• Exercise objective:
Scan the entries below and tally the lines that include "nose". Return nothing but the tally.

Stored data entries
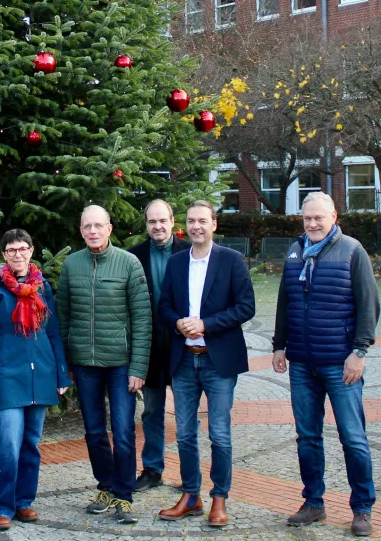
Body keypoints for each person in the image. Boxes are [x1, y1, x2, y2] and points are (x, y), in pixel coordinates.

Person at [272, 192, 380, 538]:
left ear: (334, 216)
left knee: (353, 438)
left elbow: (369, 305)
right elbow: (284, 302)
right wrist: (279, 345)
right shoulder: (295, 252)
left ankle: (362, 508)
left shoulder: (352, 250)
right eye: (307, 218)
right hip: (302, 362)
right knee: (307, 437)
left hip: (340, 363)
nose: (313, 224)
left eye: (319, 218)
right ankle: (314, 502)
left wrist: (359, 352)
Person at [156, 200, 255, 528]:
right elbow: (164, 306)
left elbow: (246, 307)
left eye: (202, 221)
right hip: (184, 360)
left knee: (220, 435)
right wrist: (178, 323)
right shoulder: (176, 262)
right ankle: (190, 495)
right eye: (191, 221)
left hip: (218, 362)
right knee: (184, 434)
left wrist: (207, 325)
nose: (196, 226)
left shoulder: (231, 261)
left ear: (214, 224)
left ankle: (219, 498)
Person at [56, 204, 151, 525]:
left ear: (109, 228)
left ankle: (124, 495)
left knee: (123, 431)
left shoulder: (129, 263)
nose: (93, 231)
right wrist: (66, 362)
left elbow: (142, 319)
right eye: (87, 226)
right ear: (81, 231)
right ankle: (106, 485)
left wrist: (139, 367)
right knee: (94, 431)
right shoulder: (71, 265)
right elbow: (63, 317)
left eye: (99, 225)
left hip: (121, 364)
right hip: (84, 364)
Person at [0, 228, 71, 531]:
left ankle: (24, 502)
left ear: (31, 251)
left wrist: (61, 372)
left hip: (40, 376)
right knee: (6, 444)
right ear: (4, 254)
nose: (18, 254)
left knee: (30, 444)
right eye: (12, 250)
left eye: (23, 248)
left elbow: (52, 333)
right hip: (7, 379)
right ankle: (1, 505)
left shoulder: (43, 288)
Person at [128, 199, 189, 492]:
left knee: (186, 412)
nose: (158, 227)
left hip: (183, 345)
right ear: (146, 225)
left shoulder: (189, 252)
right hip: (149, 345)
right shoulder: (134, 256)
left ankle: (191, 474)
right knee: (152, 411)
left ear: (173, 221)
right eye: (152, 222)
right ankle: (152, 468)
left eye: (162, 221)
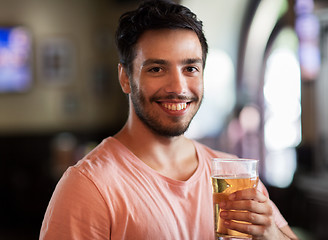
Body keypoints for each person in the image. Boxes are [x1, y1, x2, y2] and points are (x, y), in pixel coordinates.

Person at [40, 0, 298, 239]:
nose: (178, 86)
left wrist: (270, 235)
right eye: (156, 69)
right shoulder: (87, 186)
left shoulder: (233, 174)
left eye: (190, 69)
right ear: (125, 78)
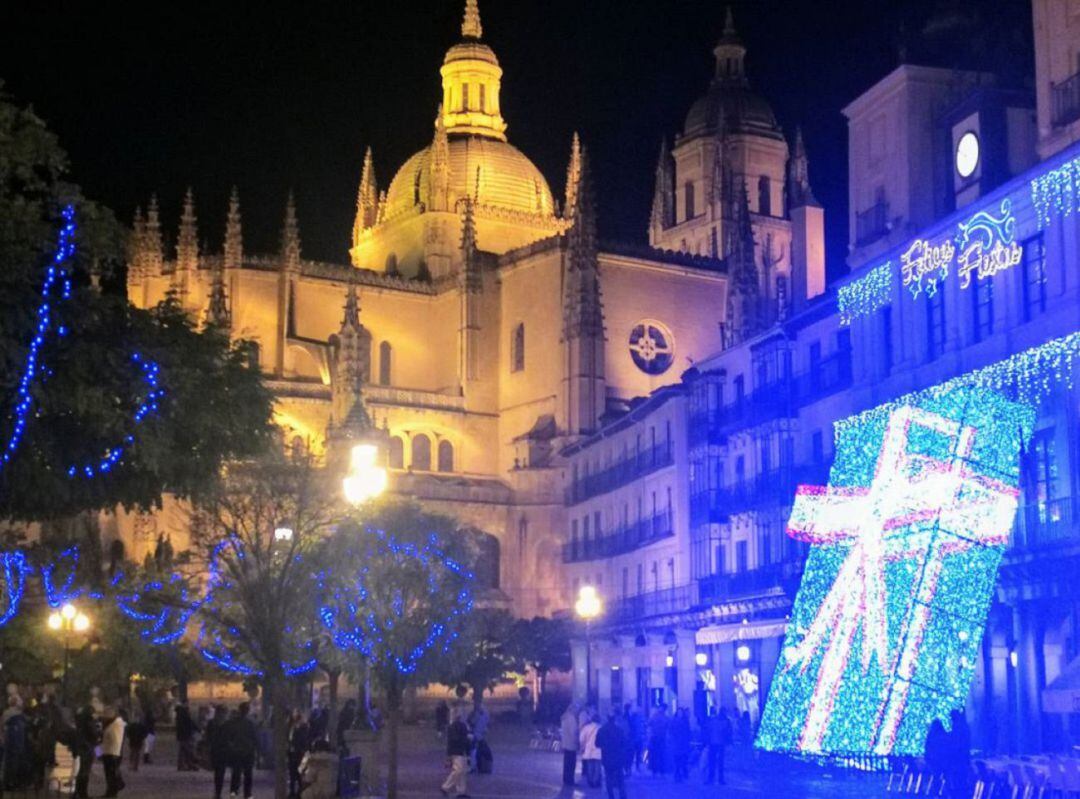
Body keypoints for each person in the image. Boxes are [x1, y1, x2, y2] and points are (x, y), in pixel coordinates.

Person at [226, 702, 258, 799]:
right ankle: (247, 794)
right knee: (248, 773)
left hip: (237, 751)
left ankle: (234, 791)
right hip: (248, 751)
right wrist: (255, 748)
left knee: (236, 772)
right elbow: (255, 737)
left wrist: (231, 746)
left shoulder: (234, 722)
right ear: (247, 710)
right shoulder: (251, 723)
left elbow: (229, 736)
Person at [595, 712, 629, 799]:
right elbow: (624, 743)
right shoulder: (619, 730)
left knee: (608, 777)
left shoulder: (601, 730)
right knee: (620, 778)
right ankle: (622, 796)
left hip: (606, 757)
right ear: (614, 719)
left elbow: (597, 744)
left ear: (607, 718)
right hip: (618, 757)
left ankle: (611, 796)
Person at [441, 709, 472, 798]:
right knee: (459, 770)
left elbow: (452, 741)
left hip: (458, 750)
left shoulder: (459, 726)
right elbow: (454, 740)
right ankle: (446, 787)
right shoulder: (455, 726)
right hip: (457, 751)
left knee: (461, 771)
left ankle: (461, 791)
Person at [72, 705, 99, 799]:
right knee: (85, 772)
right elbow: (95, 736)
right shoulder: (89, 722)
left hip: (82, 748)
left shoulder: (80, 722)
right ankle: (83, 794)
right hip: (88, 748)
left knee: (81, 771)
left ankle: (76, 793)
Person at [207, 705, 232, 799]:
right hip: (224, 750)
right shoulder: (228, 724)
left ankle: (217, 792)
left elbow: (208, 737)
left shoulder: (211, 723)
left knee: (218, 772)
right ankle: (220, 791)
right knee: (221, 771)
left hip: (215, 750)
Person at [100, 707, 126, 797]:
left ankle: (113, 790)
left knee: (111, 774)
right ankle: (111, 791)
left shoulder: (115, 724)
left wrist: (98, 753)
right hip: (110, 752)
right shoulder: (115, 724)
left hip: (111, 753)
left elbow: (101, 740)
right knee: (110, 774)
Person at [947, 709, 972, 799]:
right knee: (961, 780)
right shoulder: (963, 726)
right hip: (962, 759)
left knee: (958, 780)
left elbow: (956, 744)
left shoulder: (957, 727)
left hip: (958, 760)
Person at [704, 706, 732, 785]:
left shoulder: (713, 720)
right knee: (720, 762)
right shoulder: (726, 721)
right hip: (720, 743)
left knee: (712, 761)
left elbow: (708, 730)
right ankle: (720, 779)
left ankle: (711, 778)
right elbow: (728, 732)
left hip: (713, 743)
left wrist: (707, 741)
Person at [287, 709, 310, 799]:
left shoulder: (301, 729)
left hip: (299, 754)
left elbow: (301, 741)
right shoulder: (293, 728)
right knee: (295, 773)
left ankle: (299, 791)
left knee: (298, 773)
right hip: (297, 754)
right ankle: (295, 791)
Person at [579, 710, 602, 788]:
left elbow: (581, 738)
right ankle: (596, 782)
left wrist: (582, 746)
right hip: (598, 750)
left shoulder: (586, 727)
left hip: (588, 750)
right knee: (597, 767)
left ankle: (590, 781)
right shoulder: (600, 728)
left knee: (590, 766)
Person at [175, 702, 199, 771]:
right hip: (186, 735)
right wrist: (198, 730)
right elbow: (191, 723)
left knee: (183, 751)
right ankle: (190, 764)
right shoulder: (185, 715)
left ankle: (184, 765)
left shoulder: (179, 716)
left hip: (182, 735)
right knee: (189, 750)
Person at [560, 702, 579, 787]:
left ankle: (566, 779)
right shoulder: (571, 718)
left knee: (566, 763)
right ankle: (570, 780)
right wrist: (577, 742)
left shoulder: (564, 717)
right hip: (571, 744)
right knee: (571, 764)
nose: (577, 711)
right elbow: (574, 732)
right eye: (577, 709)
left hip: (566, 743)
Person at [669, 707, 692, 782]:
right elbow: (671, 731)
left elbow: (688, 732)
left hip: (683, 743)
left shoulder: (685, 721)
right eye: (679, 713)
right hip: (677, 743)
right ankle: (678, 774)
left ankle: (681, 773)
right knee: (677, 759)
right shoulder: (674, 721)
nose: (680, 714)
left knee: (683, 758)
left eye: (681, 713)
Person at [647, 706, 668, 775]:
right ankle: (661, 770)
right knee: (661, 754)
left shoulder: (654, 717)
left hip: (656, 738)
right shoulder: (664, 717)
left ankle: (655, 770)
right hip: (660, 738)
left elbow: (648, 724)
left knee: (655, 755)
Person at [627, 705, 646, 773]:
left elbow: (643, 728)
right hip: (635, 739)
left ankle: (635, 767)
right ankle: (631, 767)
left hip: (637, 739)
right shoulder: (633, 718)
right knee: (633, 754)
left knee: (637, 754)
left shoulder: (639, 718)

• Problem solution:
8